Kang Youra, Park Min A, Heo Se-Woong, Park Su-Young, Kang Keon Wook, Park Pil-Hoon, Kim Jung-Ae
College of Pharmacy, Yeungnam University, Gyeongsang 712-749, South Korea.
Biochim Biophys Acta. 2013 Mar;1830(3):2638-48. doi: 10.1016/j.bbagen.2012.12.005.
Chemotherapeutic drug resistance remains a clinical obstacle in cancer management. Drug-resistant cancer cells usually exhibit cross-resistance to ionizing radiation, which has devastating consequences for patients. With a better understanding of the molecular mechanisms, it will be possible to develop strategies to overcome this cross-resistance and to increase therapeutic sensitivity.
Natural and synthetic flavonoid compounds including xanthohumol, the principal flavonoid in hops, were investigated for its radio-sensitizing activity on human breast cancer MCF-7 and adriamycin-resistant MCF-7 (MCF-7/ADR) cells. Chemo-sensitizing or radio-sensitizing effect was analyzed by tetrazolium-based colorimetric assay and flow cytometry. Western blot analysis, confocal microscopy, gene silencing with siRNA transfection and luciferase reporter gene assay were performed to examine signaling molecule activation.
Among the tested flavonoid compounds, pretreatment of the cells with xanthohumol significantly sensitized MCF-7/ADR cells to the radiation treatment by inducing apoptosis. In MCF-7/ADR cells, treatment with xanthohumol alone or with gamma-rays significantly decreased levels of anti-apoptotic proteins. Multi-drug resistance 1 (MDR1), epidermal growth factor receptor (EGFR) and signal transducer and activator of transcription 3 (STAT3) expression levels in MCF-7/ADR cells were suppressed by xanthohumol treatment. In addition, xanthohumol treatment increased death receptor (DR)-4 and DR5 expression.

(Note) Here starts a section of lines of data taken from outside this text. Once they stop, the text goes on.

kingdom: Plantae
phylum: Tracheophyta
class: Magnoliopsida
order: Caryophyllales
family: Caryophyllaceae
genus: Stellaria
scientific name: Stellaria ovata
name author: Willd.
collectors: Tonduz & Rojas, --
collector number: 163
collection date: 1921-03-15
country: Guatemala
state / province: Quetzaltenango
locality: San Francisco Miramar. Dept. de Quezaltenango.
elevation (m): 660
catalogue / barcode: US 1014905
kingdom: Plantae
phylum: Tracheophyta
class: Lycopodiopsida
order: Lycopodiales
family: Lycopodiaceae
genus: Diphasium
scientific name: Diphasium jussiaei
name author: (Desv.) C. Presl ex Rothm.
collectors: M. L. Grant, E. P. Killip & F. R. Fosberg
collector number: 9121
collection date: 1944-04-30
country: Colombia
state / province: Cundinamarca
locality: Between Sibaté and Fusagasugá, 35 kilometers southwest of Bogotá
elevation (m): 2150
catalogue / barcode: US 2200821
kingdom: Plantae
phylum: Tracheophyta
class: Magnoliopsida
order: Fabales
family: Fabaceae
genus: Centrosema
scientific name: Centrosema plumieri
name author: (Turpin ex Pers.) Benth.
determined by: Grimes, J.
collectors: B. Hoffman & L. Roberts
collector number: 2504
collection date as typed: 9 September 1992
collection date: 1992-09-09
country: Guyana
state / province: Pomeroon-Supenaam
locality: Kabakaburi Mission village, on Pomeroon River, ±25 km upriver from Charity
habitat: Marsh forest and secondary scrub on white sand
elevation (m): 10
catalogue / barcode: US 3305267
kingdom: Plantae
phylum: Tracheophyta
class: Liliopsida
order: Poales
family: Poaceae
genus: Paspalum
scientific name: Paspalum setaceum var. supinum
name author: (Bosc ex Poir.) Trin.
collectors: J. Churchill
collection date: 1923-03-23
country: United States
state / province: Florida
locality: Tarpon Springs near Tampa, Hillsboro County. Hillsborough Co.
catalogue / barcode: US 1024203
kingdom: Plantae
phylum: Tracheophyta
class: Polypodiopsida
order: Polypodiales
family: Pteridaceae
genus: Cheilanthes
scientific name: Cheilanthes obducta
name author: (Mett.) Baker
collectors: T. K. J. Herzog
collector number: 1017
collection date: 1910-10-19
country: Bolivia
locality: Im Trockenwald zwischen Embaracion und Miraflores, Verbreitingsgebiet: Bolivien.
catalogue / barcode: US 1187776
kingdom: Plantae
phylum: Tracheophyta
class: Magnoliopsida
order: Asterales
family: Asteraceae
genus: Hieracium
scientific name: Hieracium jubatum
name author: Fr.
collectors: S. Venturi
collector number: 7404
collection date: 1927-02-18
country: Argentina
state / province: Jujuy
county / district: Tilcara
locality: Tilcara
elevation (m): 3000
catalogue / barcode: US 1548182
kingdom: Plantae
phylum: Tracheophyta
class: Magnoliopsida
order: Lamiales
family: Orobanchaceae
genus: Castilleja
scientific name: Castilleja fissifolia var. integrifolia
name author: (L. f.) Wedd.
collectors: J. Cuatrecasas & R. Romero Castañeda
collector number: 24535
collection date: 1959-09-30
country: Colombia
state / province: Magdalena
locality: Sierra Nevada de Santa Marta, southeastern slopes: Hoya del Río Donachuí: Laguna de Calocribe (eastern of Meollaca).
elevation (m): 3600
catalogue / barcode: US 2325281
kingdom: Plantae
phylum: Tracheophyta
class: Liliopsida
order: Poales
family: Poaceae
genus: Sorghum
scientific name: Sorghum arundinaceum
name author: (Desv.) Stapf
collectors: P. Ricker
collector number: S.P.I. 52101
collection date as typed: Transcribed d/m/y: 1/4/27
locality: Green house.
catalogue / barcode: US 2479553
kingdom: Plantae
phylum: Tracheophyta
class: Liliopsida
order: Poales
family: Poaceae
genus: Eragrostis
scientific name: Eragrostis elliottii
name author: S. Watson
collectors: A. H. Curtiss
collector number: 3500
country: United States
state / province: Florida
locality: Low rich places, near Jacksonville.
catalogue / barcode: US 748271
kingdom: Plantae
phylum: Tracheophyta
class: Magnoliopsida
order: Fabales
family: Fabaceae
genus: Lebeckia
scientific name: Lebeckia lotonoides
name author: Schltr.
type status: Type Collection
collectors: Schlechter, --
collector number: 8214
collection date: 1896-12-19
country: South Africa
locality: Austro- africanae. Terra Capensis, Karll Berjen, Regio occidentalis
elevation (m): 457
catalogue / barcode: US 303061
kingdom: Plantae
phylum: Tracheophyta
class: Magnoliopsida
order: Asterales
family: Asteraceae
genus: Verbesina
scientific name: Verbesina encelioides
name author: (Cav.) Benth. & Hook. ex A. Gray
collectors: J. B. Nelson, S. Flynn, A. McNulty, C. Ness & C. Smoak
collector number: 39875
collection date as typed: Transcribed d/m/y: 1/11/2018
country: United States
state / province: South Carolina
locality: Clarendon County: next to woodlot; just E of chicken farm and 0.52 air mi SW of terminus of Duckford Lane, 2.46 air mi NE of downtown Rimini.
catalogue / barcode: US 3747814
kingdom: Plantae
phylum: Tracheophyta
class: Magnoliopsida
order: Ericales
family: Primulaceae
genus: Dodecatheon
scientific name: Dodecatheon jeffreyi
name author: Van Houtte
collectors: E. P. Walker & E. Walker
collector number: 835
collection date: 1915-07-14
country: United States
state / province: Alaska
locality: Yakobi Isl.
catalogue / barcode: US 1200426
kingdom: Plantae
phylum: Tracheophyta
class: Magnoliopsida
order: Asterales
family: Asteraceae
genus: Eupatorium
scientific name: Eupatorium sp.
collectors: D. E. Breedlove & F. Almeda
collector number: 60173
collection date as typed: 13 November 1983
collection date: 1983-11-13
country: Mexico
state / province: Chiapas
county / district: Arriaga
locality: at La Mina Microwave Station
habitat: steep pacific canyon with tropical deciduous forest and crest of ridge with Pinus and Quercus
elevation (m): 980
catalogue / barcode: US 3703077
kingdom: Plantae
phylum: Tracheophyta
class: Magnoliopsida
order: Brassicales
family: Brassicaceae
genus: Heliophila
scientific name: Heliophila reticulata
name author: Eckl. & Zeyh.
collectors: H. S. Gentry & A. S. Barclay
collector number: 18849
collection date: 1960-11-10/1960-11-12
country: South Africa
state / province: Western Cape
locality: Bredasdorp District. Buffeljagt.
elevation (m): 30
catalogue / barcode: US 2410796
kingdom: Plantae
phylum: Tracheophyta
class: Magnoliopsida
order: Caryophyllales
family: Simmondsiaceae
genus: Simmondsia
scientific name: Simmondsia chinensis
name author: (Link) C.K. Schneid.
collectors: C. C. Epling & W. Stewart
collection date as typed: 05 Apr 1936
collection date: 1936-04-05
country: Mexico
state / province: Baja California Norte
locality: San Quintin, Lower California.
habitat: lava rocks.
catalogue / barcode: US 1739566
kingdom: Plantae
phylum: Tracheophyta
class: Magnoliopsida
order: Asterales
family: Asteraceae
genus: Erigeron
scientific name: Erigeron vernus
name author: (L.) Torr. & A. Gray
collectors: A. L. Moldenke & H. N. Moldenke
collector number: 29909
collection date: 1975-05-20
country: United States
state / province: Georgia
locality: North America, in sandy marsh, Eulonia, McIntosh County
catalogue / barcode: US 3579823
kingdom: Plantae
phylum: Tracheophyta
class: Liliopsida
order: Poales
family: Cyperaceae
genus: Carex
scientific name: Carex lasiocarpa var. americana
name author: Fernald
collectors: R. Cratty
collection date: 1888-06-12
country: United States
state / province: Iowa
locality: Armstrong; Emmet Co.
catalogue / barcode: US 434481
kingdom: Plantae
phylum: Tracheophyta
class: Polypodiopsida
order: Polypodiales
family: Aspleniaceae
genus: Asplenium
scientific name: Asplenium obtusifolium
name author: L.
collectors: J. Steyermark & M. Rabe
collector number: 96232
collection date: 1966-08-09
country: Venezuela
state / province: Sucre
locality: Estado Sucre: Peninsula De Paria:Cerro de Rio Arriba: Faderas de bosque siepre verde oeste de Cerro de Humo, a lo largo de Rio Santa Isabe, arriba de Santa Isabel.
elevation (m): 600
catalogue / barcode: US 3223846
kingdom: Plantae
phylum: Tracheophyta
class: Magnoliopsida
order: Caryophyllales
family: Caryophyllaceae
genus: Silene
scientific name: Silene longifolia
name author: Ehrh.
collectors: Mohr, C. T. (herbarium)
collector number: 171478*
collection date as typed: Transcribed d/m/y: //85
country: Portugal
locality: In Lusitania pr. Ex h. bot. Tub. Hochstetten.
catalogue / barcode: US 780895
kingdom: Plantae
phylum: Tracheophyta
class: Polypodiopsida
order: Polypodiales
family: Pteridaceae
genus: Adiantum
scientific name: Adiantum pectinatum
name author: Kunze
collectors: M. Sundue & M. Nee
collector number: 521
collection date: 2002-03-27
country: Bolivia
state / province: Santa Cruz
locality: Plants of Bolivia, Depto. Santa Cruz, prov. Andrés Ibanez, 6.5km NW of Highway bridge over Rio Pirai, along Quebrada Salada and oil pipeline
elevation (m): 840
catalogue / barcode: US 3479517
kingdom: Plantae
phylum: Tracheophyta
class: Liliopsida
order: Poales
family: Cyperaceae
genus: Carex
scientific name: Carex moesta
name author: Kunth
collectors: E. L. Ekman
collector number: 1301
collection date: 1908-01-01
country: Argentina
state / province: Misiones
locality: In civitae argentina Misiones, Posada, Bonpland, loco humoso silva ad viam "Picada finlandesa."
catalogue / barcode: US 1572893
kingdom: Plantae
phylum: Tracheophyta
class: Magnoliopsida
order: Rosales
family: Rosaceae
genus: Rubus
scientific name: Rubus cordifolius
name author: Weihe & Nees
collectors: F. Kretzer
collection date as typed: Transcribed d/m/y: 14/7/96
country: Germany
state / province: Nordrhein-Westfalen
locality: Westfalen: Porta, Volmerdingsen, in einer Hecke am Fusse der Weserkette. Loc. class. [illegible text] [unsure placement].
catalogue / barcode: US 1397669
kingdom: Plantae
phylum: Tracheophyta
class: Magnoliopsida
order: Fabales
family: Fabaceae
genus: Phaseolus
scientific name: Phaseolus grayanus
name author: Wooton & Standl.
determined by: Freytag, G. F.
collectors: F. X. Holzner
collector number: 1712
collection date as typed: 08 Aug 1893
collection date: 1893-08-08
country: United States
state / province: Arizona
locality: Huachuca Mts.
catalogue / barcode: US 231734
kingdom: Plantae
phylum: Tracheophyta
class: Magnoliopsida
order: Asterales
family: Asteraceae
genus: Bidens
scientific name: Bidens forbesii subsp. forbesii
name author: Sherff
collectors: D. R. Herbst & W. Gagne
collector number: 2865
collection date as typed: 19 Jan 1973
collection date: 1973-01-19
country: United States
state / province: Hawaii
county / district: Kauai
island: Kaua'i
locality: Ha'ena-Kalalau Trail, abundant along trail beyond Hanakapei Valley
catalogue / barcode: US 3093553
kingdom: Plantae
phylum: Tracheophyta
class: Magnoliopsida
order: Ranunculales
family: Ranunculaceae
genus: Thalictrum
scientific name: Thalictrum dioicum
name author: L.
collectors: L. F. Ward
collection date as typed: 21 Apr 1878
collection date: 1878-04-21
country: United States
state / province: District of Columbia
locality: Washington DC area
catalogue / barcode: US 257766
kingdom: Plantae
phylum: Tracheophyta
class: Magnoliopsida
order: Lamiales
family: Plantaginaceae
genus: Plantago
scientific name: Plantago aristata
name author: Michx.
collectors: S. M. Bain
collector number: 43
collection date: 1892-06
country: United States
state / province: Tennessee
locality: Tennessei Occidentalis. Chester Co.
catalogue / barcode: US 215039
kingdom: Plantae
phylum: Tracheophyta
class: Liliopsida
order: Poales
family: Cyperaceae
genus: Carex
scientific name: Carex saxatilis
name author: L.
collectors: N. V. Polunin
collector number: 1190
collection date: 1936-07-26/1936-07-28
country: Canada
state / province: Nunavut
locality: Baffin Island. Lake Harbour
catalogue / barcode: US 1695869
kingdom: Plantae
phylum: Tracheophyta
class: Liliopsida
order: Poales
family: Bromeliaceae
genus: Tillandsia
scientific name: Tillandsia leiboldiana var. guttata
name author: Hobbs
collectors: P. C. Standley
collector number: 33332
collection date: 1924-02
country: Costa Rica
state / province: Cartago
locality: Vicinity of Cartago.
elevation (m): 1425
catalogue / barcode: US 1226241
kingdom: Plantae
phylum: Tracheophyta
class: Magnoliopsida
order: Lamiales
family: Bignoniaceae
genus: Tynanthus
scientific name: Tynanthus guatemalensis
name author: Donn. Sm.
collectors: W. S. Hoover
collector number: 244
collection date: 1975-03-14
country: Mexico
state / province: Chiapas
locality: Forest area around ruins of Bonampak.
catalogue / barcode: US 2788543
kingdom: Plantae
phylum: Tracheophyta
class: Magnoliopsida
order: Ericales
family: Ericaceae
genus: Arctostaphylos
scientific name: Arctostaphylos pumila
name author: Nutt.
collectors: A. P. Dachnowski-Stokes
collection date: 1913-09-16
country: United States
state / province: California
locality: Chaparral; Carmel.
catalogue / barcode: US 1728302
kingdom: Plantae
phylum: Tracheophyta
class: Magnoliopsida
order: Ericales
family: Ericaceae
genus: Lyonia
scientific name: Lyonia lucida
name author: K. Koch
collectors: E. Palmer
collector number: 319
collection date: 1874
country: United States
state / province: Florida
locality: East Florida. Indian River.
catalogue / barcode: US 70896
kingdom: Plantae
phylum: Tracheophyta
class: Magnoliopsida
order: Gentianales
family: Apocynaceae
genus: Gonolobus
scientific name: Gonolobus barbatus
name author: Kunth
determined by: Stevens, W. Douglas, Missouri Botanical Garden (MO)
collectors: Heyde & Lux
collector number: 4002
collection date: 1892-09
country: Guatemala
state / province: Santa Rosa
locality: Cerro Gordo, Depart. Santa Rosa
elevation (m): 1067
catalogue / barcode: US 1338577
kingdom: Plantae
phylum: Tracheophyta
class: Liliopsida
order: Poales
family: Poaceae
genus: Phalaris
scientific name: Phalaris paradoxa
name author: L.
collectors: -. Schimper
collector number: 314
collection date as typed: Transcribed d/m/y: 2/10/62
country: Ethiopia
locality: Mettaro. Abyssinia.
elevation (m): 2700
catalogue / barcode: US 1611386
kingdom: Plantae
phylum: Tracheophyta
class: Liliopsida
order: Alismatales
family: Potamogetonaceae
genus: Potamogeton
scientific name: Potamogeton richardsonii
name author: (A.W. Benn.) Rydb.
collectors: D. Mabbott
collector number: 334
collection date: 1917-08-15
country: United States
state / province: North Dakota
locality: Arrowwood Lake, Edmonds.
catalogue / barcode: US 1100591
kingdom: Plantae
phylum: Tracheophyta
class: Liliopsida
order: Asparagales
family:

The xanthohumol-induced changes of these resistance-related molecules in MCF-7/ADR cells were synergistically increased by gamma-ray treatment.
Xanthohumol restored sensitivity of MCF-7/ADR cells to doxorubicin and radiation therapies.
Our results suggest that xanthohumol may be a potent chemo- and radio-sensitizer, and its actions are mediated through STAT3 and EGFR inhibition.
化疗药物耐药性仍是癌症治疗中的一个临床障碍。耐药癌细胞通常对电离辐射表现出交叉耐药性,这对患者具有毁灭性后果。随着对分子机制的深入了解,将有可能制定策略来克服这种交叉耐药性并提高治疗敏感性。
研究了包括黄腐酚(啤酒花中的主要黄酮类化合物)在内的天然和合成黄酮类化合物对人乳腺癌MCF-7细胞和阿霉素耐药MCF-7(MCF-7/ADR)细胞的放射增敏活性。通过基于四氮唑的比色法和流式细胞术分析化疗增敏或放射增敏作用。进行蛋白质免疫印迹分析、共聚焦显微镜检查、siRNA转染基因沉默和荧光素酶报告基因测定以检测信号分子激活情况。
在测试的黄酮类化合物中,用黄腐酚预处理细胞可通过诱导细胞凋亡使MCF-7/ADR细胞对放射治疗显著增敏。在MCF-7/ADR细胞中,单独用黄腐酚或与γ射线联合处理可显著降低抗凋亡蛋白水平。黄腐酚处理可抑制MCF-7/ADR细胞中多药耐药蛋白1(MDR1)、表皮生长因子受体(EGFR)和信号转导子及转录激活子3(STAT3)的表达水平。此外,黄腐酚处理可增加死亡受体(DR)-4和DR5的表达。γ射线处理可协同增强黄腐酚诱导的MCF-7/ADR细胞中这些耐药相关分子的变化。
黄腐酚恢复了MCF-7/ADR细胞对阿霉素和放射治疗的敏感性。
我们的结果表明,黄腐酚可能是一种有效的化疗和放射增敏剂,其作用是通过抑制STAT3和EGFR介导的。